Time to write another timely installment of MARVEL AGE MAGAZINE's most time-consuming column. My subject this month: (what else?) time. The subject of how the internal passage of time in the pages of Marvel Comics relates to its reders' external experience of time is a subject I've already covered, some time ago (if you'll pardon the expression). This time 'round I want to talk about time travel.

On of the more interesting aspects of my job as Senior Executive Editor is I was the one who got to research, work out, and write up the rules pertaining to time travel in the Marvel Universe for our in-house editors' policy handbook. Before I came on the scene, Marvel-- a publishing outfit which prides itself on its internal consistency-- was a wee bit relaxed when it came to how time travel worked. Writers were free to have it work every which way (including loose) with no regard to what had already been established. Once I was designated consistency cop, it was up to me to develop the rules of M.U. time travel using the consensus of information. It was a job I must admit I relished since, ever since my self-published fanzine days, I was interested in the way fictional realities worked. So, printed here for a general audience for the first time are Marvel's official rules of time travel...

Time travel should be used very sparingly in order to keep the phenomenon as special as possible. To ensure that future usage of the phenomenon are kept consistant with the majority of past usages, observe the following principles:

1. The Marvel Universe is part of a multiverse(a system of related universes) which diverge from one another at critical junctures.

2. The act of time travel always produces a critical juncture diverging a new alternate timeline or world at the moment one enters the reality of another time period, past or future of the time period set out from. It creates one timeline where an extratemporal person or element materialized via time travel, and one 'virgin' timeline where that person or element did not.

3. Because it is impossible to travel to the 'virgin' timeline, and because divergent timelines are dimensionally displaced from one's root timeline, all time travel actually involves dimensional travel. A time traveler does not truly travel straight backwards or forwards in time, but backwards or forwards and a bit off to the side to a divergent timeline now running parallel to one's timeline of origin. Since this timeline will have been identical to the 'virgin' timeline until the moment of divergence, there will be virtually no differences between the two timelines until most time travelers have no reason to be aware that they are not on the 'virgin' timeline.

4. If one travels a second time to an era one has already been to, one will not materialize on the 'virgin' timeline nor the timeline diverged by one's previous trip, but a third timeline diverged from one or the other. A time traveler can never travel back to the exact same timeline more than once. Again, since the second and third divergent timelines are identical until the time traveler's arrival, they will be indistinguishable at first.

5. When one travels a second time to any era in which one already exists, it will be possible to meet a temporal counterpart of one's self already there. A new counterpart diverges into being every single time a time traveler travels to a timeline one already exists in. Subsequently, multiple temporal counterparts could co-exist through multiple time trips to the same time period.

6. The co-existence of mulitple counterparts of the same being on one timeline does not cause time paradoxes.
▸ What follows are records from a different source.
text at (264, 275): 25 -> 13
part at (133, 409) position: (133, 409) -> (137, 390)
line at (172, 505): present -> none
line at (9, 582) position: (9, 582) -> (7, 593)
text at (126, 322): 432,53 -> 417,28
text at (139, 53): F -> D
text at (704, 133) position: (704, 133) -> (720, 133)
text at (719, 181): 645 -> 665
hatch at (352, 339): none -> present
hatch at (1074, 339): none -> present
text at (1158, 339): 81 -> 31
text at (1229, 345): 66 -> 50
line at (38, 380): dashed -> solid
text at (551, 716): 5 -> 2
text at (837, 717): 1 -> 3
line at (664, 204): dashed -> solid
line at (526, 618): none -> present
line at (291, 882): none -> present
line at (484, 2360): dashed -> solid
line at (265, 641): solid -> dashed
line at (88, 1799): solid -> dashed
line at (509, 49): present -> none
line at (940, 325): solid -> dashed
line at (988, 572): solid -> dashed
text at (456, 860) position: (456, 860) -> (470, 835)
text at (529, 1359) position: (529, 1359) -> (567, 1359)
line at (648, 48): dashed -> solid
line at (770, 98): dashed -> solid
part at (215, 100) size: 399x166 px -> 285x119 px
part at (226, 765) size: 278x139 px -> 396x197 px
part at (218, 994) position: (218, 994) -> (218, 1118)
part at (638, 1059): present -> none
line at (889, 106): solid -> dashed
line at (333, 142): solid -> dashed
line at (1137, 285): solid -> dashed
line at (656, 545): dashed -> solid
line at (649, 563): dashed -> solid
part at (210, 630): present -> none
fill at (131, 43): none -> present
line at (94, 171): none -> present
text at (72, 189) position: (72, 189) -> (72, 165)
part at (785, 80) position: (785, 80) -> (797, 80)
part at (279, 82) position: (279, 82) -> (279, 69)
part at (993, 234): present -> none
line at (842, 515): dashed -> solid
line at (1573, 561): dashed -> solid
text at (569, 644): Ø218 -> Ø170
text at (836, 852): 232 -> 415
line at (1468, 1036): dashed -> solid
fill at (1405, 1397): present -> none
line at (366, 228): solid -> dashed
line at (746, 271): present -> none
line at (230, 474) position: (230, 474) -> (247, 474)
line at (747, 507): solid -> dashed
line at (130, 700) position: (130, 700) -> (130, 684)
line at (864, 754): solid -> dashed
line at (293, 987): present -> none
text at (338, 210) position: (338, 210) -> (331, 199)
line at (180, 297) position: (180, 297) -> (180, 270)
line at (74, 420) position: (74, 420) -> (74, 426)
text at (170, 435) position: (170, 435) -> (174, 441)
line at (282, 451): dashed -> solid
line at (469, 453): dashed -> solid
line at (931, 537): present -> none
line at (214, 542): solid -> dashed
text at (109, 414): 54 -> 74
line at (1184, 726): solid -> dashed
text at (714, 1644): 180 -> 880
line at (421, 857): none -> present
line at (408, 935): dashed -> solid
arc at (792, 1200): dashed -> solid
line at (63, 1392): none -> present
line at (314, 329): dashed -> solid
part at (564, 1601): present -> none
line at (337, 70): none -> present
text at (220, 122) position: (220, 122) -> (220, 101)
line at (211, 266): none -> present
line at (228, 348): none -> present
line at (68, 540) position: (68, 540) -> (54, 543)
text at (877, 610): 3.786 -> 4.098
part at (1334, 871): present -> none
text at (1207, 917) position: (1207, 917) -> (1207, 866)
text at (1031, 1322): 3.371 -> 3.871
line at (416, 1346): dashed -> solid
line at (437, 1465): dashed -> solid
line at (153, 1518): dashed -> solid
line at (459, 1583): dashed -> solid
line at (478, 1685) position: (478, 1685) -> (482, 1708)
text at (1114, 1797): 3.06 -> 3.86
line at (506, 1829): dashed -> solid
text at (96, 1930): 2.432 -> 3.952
Time paradoxes are only possible in single timeline universes.

7. Altering an incident in the past will indeed affect the future reality of the timeline diverged by the time traveler's presence. One can create any number of different divergencies by one's significant actions, the act of time travel being but the first. Whether one will be able to return to the present of the timeline where one did no reality-tampering divergences or one which diverged as a consequence of one's past actions is a function of the means of time travel.

8. Returning to one's present also creates a divergent reality. If one has been gone any length of time, one may find differences have accumulated in accordance with the length of time one was away.

9. Selective alterations in the present as a consequence of the time traveler's actions in the past do not occur. An alteration in the past will create an entirely new timeline with events proceeding smoothly from the point of divergence. To the denzins of that timeline's 'present', the past is a continuous series of events that always happened as they happened. Were one to see selective dematerializations, they would either be caused by something other than the act of time travel unto itself or would be hallucinations.

10. There are three possible methods of time travel in the Marvel Universe: a. Time travel machines(Dr. Doom, Kang). b. Magic(Dr. Strange, Thor's hammer). c. Personally generated energy(Silver Surfer).

All methods involve generating 'chronal displacement inerita' freeing one's chronological position in the timestream(just as escape velocity frees one from earth's gravitation), skimming through the extra-temporal realm outside the timestream(Limbo), and re-entering the timestream at another chronological position. Because no time exists outside the timestream, the perceived duration of the passage through limbo may be anything from non-existant to an eternity.

11. If any of the above is confusing to you or your writers, you may ask the Senior Executive Editor for clarification. If it still is confusing, you should not be doing a time travel story. The above principles only apply to the Marvel Universe; other fictional realities may have other rules of time travel.

That's it, the full text of the Time Travel section in the Marvel editors' handbook. Despite the occasional technical term or two, this is as clear and most straightforward I can be on this admittedly difficult subject. Like any set of rules, they can be perceived as stifling, depending on a writer's mindset. Some writers are in love with the idea of paradox and keep thinking they've discovered a new paradox so cool it deserves to be put in a Marvel mag. Personally, I find the rules reassuring, but I'm a wee bit prejudiced. I've done a few stories involving time travel, including one in two of this summer's annuals (no plug allowed), and I find the guidelines both easy and fun to work within.